The Trump administration has suspended research grants totaling $210 million to Princeton University as part of an ongoing investigation into antisemitism on campus, according to the White House and the Department of Energy.
“I can confirm the Energy Department has paused grant funding to Princeton University pending the completion of the Department of Education’s investigation into Princeton regarding anti-Semitic harassment,” a spokesperson for the Department of Education wrote to CNN.
Earlier in the day, university President Christopher Eisgruber alerted the Princeton community to the cuts in a community-wide email provided to CNN. In the message, he said the rationale for the suspension was “not fully clear” but he went on to discuss the university’s commitment against antisemitism.

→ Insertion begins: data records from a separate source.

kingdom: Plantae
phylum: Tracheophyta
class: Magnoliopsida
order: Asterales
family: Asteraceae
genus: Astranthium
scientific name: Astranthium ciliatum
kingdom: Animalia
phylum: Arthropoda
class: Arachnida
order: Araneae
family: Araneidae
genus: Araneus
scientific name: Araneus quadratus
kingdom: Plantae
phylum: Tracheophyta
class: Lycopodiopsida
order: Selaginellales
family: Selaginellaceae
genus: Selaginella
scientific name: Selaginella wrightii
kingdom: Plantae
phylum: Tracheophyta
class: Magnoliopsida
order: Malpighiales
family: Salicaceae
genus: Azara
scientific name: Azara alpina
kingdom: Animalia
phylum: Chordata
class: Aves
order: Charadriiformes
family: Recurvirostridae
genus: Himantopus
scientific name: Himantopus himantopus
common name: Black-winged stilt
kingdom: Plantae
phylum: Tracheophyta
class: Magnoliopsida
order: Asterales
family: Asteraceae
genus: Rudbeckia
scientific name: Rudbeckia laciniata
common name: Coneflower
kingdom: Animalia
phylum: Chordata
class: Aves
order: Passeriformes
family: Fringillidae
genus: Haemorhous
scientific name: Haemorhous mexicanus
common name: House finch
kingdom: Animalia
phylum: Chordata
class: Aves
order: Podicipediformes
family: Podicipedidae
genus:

“The full rationale for this action is not yet clear,” Eisgruber wrote in the message. He said the university was notified this week by multiple agencies, including the Department of Energy, NASA and the Defense Department.
“Princeton University will comply with the law. We are committed to fighting antisemitism and all forms of discrimination, and we will cooperate with the government in combating antisemitism. Princeton will also vigorously defend academic freedom and the due process rights of this University,” Eisgruber added.
When asked about the funding being paused, a White House spokesperson referred CNN to reporting by the Daily Caller indicating $210 million to Princeton will be impacted while the administration investigates antisemitism on campus.
A spokesperson for Princeton University referred CNN to Eisgruber’s statement when asked for comment on the antisemitism claims by the federal government. The Defense Department declined to comment. CNN has reached out to NASA for comment.
Princeton is the latest Ivy League school to face funding halts or cuts since President Donald Trump took office. Last month, his administration first canceled $400 million to Columbia University over antisemitism on campus, paused $175 million in federal funding to the University of Pennsylvania and placed more than $9 billion in contracts and grants under review at Harvard University as part of its investigation into antisemitism on campus.
The university is one of more than 50 schools being investigated by the Department of Education for alleged violations “relating to antisemitic harassment and discrimination.” However, Princeton was not part of the list of 10 schools that the investigatory committee said it would visit as part of its investigation. Those 10 schools include Columbia, Harvard, Johns Hopkins University, NYU, Northwestern, UCLA and UC Berkeley.
The Anti-Defamation League’s most recent report card on US colleges’ efforts to combat antisemitism gave Princeton a D, saying it had a deficient approach.
The Department of Education initiated a Title IV review of Princeton in January 2024 after Zachary Marschall, editor-in-chief of the conservative website Campus Reform, submitted an antisemitism complaint, citing instances in which protesters called for an “intifada” and chanted “Brick by brick, wall by wall, apartheid has got to fall.” Marschall is not affiliated with the university.
According to the Department of Education’s database on Title IV complaints, Marschall’s is the only Title IV discrimination complaint open at the university.
Antisemitism “does not dominate” Jewish life at Princeton the way the “adminstration might suggest,” Rabbi Gil Steinlauf, executive director of Princeton’s Center for Jewish Life, told CNN, adding “extremist thinking is largely marginalized.”
“I think there are other universities where perhaps there is a much more pointed experience of antisemitism,” Steinlauf said. “There are other universities, perhaps, where Jewish students might report feeling physically unsafe. That doesn’t exist here on this campus.”
According to Steinlauf, Eisgruber and other Princeton leaders have worked with the Jewish community since the October 7, 2023, Hamas attacks on Israel to make sure all students felt safe and included. He cites Eisgruber’s attendance at the dedication of a new Jewish dining pavillion Monday night, hours before the letter to the community on the suspension of funding.
“The reason why (extremist thinking) is largely marginalized has to do with incredibly strong support from President Eisgruber and everyone in the university administration who stands strongly and solidly behind the Jewish community on this campus,” Steinlauf said.
Eisgruber, who took office in 2013, also recently penned a column in The Atlantic describing the Trump administration’s actions against Columbia University as an attack on freedom and “presenting the greatest threat to American universities since the Red Scare of the 1950s.”
While the university did not disclose the total amount of funding impacted, Princeton has received hundreds of millions in government grants and contracts.
During the 2023-2024 fiscal year, Princeton received more than $455 million from government grants and contracts, according to the latest financial report published by the university.
Before Tuesday’s announcement, Princeton appears to have been anticipating funding changes.
In a March 19 memo to faculty, Princeton Provost Jennifer Rexford announced a hiring freeze, saying the university’s leadership had been working on contingency plans for months “to help us protect our core mission of research, teaching, and service at a time of considerable uncertainty and risk.”
“Like many institutions of U.S. higher education, Princeton University’s operating model relies on a longstanding compact with the federal government, which partners with universities and colleges to produce research, training, and education for the benefit of the country and society. … That model is under profound stress now,” Rexford wrote.